> _PROBLEM_: Turn the paragraph of the bond market text that begins "There is a cautionary tale here" into a short bulleted list that keeps its main facts.

> _TEXT PASSAGE_:
Interestingly, it does not appear that we can blame trader positioning for this rally in bond prices/fall in bond yields. If traders were already very short 10 year Treasury bonds (anticipating inflation and expecting yields to rise), the rally in bond prices could have been caused by short covering.

Chart 3 shows that traders were not short 10 year’s in March 2021, so the rally in bonds was not an unwind in short positioning.

An aside to appreciate, traders are short 10 Year Treasuries today, reflecting that traders are agreeing with forecasters that rates could rise in 2022 (Bloomberg consensus is for 2.04% on the 10 year by 4Q22).

There is a cautionary tale here: look at 2018’s max short position in 10 Year Treasuries coinciding with the peak in bond yields/low in bond prices that year. Yields proceeded to be cut in half in just the following 8 months (a big rally in bonds) and traders were forced to unwind this positioning. Be cautious when everyone is already on one side of the boat….

> _Records from a data collection_:

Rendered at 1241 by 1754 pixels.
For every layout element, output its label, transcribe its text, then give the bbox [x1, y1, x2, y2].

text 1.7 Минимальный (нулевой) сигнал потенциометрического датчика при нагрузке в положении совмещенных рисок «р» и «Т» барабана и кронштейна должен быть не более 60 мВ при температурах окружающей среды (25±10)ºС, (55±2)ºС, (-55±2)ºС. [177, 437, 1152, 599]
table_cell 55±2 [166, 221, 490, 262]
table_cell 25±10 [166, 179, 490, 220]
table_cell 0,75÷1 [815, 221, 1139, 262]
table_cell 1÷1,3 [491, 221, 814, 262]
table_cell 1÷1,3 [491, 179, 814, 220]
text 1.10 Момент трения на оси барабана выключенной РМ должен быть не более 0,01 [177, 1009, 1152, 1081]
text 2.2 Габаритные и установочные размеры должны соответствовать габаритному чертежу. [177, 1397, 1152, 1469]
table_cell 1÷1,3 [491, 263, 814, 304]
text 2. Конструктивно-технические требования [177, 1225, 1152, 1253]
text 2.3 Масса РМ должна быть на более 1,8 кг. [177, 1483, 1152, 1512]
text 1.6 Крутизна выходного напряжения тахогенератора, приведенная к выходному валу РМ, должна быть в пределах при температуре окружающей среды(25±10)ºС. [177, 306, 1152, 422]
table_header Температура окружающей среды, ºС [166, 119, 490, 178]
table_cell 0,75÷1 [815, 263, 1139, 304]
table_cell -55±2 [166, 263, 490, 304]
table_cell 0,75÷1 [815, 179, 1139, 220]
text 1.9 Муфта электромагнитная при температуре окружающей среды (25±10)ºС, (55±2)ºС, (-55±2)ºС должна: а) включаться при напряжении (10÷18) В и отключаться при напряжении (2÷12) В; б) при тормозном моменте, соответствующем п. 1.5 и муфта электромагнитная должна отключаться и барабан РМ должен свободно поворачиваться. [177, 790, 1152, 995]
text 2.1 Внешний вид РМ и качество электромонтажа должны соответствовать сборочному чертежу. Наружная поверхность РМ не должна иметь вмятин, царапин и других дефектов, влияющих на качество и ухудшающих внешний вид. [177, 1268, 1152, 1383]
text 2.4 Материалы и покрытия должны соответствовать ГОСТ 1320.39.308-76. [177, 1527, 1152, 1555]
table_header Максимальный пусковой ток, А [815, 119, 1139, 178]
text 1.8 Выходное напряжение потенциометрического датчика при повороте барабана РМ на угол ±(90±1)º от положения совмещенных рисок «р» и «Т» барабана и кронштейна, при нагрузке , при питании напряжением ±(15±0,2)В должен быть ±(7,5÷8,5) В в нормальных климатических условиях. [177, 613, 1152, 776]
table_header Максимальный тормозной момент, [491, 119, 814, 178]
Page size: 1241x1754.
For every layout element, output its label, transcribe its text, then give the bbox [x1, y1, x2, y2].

> _YOUR SOLUTION_:
- In 2018, the maximum short position in 10 Year Treasuries coincided with that year's peak in bond yields and low in bond prices.
- Over the following 8 months, yields were cut in half, a big rally in bonds.
- Traders were forced to unwind their short positions.
- Lesson: be cautious when everyone is already on one side of the boat.